DATASET EXCERPTS -
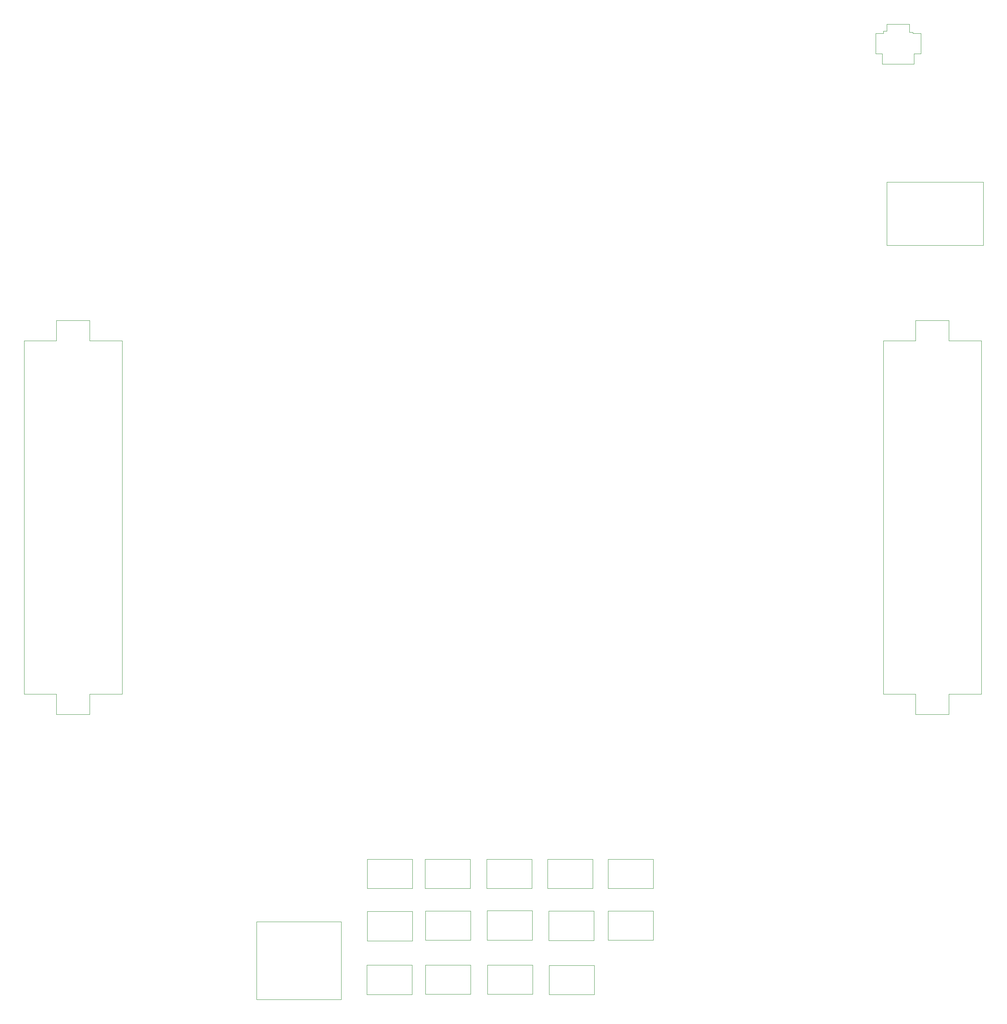
<source format=gbr>
%TF.GenerationSoftware,KiCad,Pcbnew,(6.0.0)*%
%TF.CreationDate,2022-01-30T17:43:54-05:00*%
%TF.ProjectId,fancyGradCap_rev2,66616e63-7947-4726-9164-4361705f7265,1*%
%TF.SameCoordinates,Original*%
%TF.FileFunction,Other,User*%
%FSLAX46Y46*%
G04 Gerber Fmt 4.6, Leading zero omitted, Abs format (unit mm)*
G04 Created by KiCad (PCBNEW (6.0.0)) date 2022-01-30 17:43:54*
%MOMM*%
%LPD*%
G01*
G04 APERTURE LIST*
%ADD10C,0.050000*%
%ADD11C,0.100000*%
G04 APERTURE END LIST*
D10*
%TO.C,SW4*%
X80000000Y-185520000D02*
X70000000Y-185520000D01*
X70000000Y-192020000D02*
X70000000Y-185520000D01*
X80000000Y-185520000D02*
X80000000Y-192020000D01*
X80000000Y-192020000D02*
X70000000Y-192020000D01*
%TO.C,SW11*%
X82884000Y-215388000D02*
X82884000Y-208888000D01*
X92884000Y-215388000D02*
X82884000Y-215388000D01*
X92884000Y-208888000D02*
X82884000Y-208888000D01*
X92884000Y-208888000D02*
X92884000Y-215388000D01*
%TO.C,SW6*%
X92829750Y-192020000D02*
X82829750Y-192020000D01*
X92829750Y-185520000D02*
X82829750Y-185520000D01*
X92829750Y-185520000D02*
X92829750Y-192020000D01*
X82829750Y-192020000D02*
X82829750Y-185520000D01*
%TO.C,SW5*%
X120165500Y-203468750D02*
X110165500Y-203468750D01*
X120165500Y-196968750D02*
X120165500Y-203468750D01*
X110165500Y-203468750D02*
X110165500Y-196968750D01*
X120165500Y-196968750D02*
X110165500Y-196968750D01*
%TO.C,SW8*%
X106441750Y-192020000D02*
X96441750Y-192020000D01*
X106441750Y-185520000D02*
X106441750Y-192020000D01*
X106441750Y-185520000D02*
X96441750Y-185520000D01*
X96441750Y-192020000D02*
X96441750Y-185520000D01*
%TO.C,SW12*%
X133258000Y-192008000D02*
X123258000Y-192008000D01*
X133258000Y-185508000D02*
X133258000Y-192008000D01*
X133258000Y-185508000D02*
X123258000Y-185508000D01*
X123258000Y-192008000D02*
X123258000Y-185508000D01*
%TO.C,BT1*%
X-5830000Y-149030000D02*
X1320000Y-149030000D01*
X15830000Y-70970000D02*
X15830000Y-149030000D01*
X-5830000Y-70970000D02*
X-5830000Y-149030000D01*
X8680000Y-153500000D02*
X1320000Y-153500000D01*
X8680000Y-149030000D02*
X8680000Y-153500000D01*
X-5830000Y-70970000D02*
X1320000Y-70970000D01*
X8680000Y-70970000D02*
X8680000Y-66500000D01*
X1320000Y-66500000D02*
X1320000Y-70970000D01*
X15830000Y-70970000D02*
X8680000Y-70970000D01*
X15830000Y-149030000D02*
X8680000Y-149030000D01*
X8680000Y-66500000D02*
X1320000Y-66500000D01*
X1320000Y-153500000D02*
X1320000Y-149030000D01*
%TO.C,F1*%
X206230000Y-35920000D02*
X184930000Y-35920000D01*
X184930000Y-35920000D02*
X184930000Y-49890000D01*
X184930000Y-49890000D02*
X206230000Y-49890000D01*
X206230000Y-49890000D02*
X206230000Y-35920000D01*
%TO.C,BT2*%
X198680000Y-153500000D02*
X191320000Y-153500000D01*
X205830000Y-149030000D02*
X198680000Y-149030000D01*
X191320000Y-66500000D02*
X191320000Y-70970000D01*
X205830000Y-70970000D02*
X198680000Y-70970000D01*
X184170000Y-70970000D02*
X191320000Y-70970000D01*
X198680000Y-70970000D02*
X198680000Y-66500000D01*
X205830000Y-70970000D02*
X205830000Y-149030000D01*
X198680000Y-66500000D02*
X191320000Y-66500000D01*
X184170000Y-149030000D02*
X191320000Y-149030000D01*
X184170000Y-70970000D02*
X184170000Y-149030000D01*
X191320000Y-153500000D02*
X191320000Y-149030000D01*
X198680000Y-149030000D02*
X198680000Y-153500000D01*
D11*
%TO.C,J3*%
X45530000Y-199362000D02*
X45530000Y-216512000D01*
X64250000Y-216512000D02*
X64250000Y-199362000D01*
X64250000Y-199362000D02*
X45530000Y-199362000D01*
X45530000Y-216512000D02*
X64250000Y-216512000D01*
D10*
%TO.C,SW9*%
X79930000Y-208905500D02*
X69930000Y-208905500D01*
X79930000Y-208905500D02*
X79930000Y-215405500D01*
X79930000Y-215405500D02*
X69930000Y-215405500D01*
X69930000Y-215405500D02*
X69930000Y-208905500D01*
%TO.C,SW17*%
X106530250Y-196918750D02*
X96530250Y-196918750D01*
X96530250Y-203418750D02*
X96530250Y-196918750D01*
X106530250Y-203418750D02*
X96530250Y-203418750D01*
X106530250Y-196918750D02*
X106530250Y-203418750D01*
%TO.C,SW10*%
X119911500Y-192020000D02*
X109911500Y-192020000D01*
X119911500Y-185520000D02*
X119911500Y-192020000D01*
X109911500Y-192020000D02*
X109911500Y-185520000D01*
X119911500Y-185520000D02*
X109911500Y-185520000D01*
%TO.C,SW7*%
X133270000Y-196950000D02*
X123270000Y-196950000D01*
X123270000Y-203450000D02*
X123270000Y-196950000D01*
X133270000Y-196950000D02*
X133270000Y-203450000D01*
X133270000Y-203450000D02*
X123270000Y-203450000D01*
%TO.C,SW14*%
X70025750Y-203545750D02*
X70025750Y-197045750D01*
X80025750Y-197045750D02*
X70025750Y-197045750D01*
X80025750Y-197045750D02*
X80025750Y-203545750D01*
X80025750Y-203545750D02*
X70025750Y-203545750D01*
%TO.C,SW13*%
X106600000Y-215388000D02*
X96600000Y-215388000D01*
X106600000Y-208888000D02*
X96600000Y-208888000D01*
X106600000Y-208888000D02*
X106600000Y-215388000D01*
X96600000Y-215388000D02*
X96600000Y-208888000D01*
%TO.C,SW16*%
X92884000Y-196950000D02*
X82884000Y-196950000D01*
X92884000Y-203450000D02*
X82884000Y-203450000D01*
X82884000Y-203450000D02*
X82884000Y-196950000D01*
X92884000Y-196950000D02*
X92884000Y-203450000D01*
%TO.C,SW15*%
X120221250Y-208964500D02*
X120221250Y-215464500D01*
X120221250Y-215464500D02*
X110221250Y-215464500D01*
X120221250Y-208964500D02*
X110221250Y-208964500D01*
X110221250Y-215464500D02*
X110221250Y-208964500D01*
%TO.C,SW1*%
X189952000Y-1084000D02*
X189952000Y-2834000D01*
X184952000Y-2584000D02*
X184952000Y-1084000D01*
X190952000Y-7584000D02*
X190952000Y-9834000D01*
X183952000Y-9834000D02*
X183952000Y-7584000D01*
X182452000Y-7584000D02*
X182452000Y-3084000D01*
X190702000Y-3084000D02*
X192452000Y-3084000D01*
X190702000Y-2834000D02*
X190702000Y-3084000D01*
X184202000Y-3084000D02*
X184202000Y-2584000D01*
X189952000Y-2834000D02*
X190702000Y-2834000D01*
X182452000Y-3084000D02*
X184202000Y-3084000D01*
X183952000Y-7584000D02*
X182452000Y-7584000D01*
X184952000Y-1084000D02*
X189952000Y-1084000D01*
X184202000Y-2584000D02*
X184952000Y-2584000D01*
X182452000Y-7584000D02*
X182452000Y-7584000D01*
X192452000Y-3084000D02*
X192452000Y-7584000D01*
X190952000Y-9834000D02*
X183952000Y-9834000D01*
X192452000Y-7584000D02*
X190952000Y-7584000D01*
%TD*%
M02*

</source>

WORK ITEM -
Look for the word "APERTURE" in the data, then return every line that contains it.

RESPONSE -
G04 APERTURE LIST*
G04 APERTURE END LIST*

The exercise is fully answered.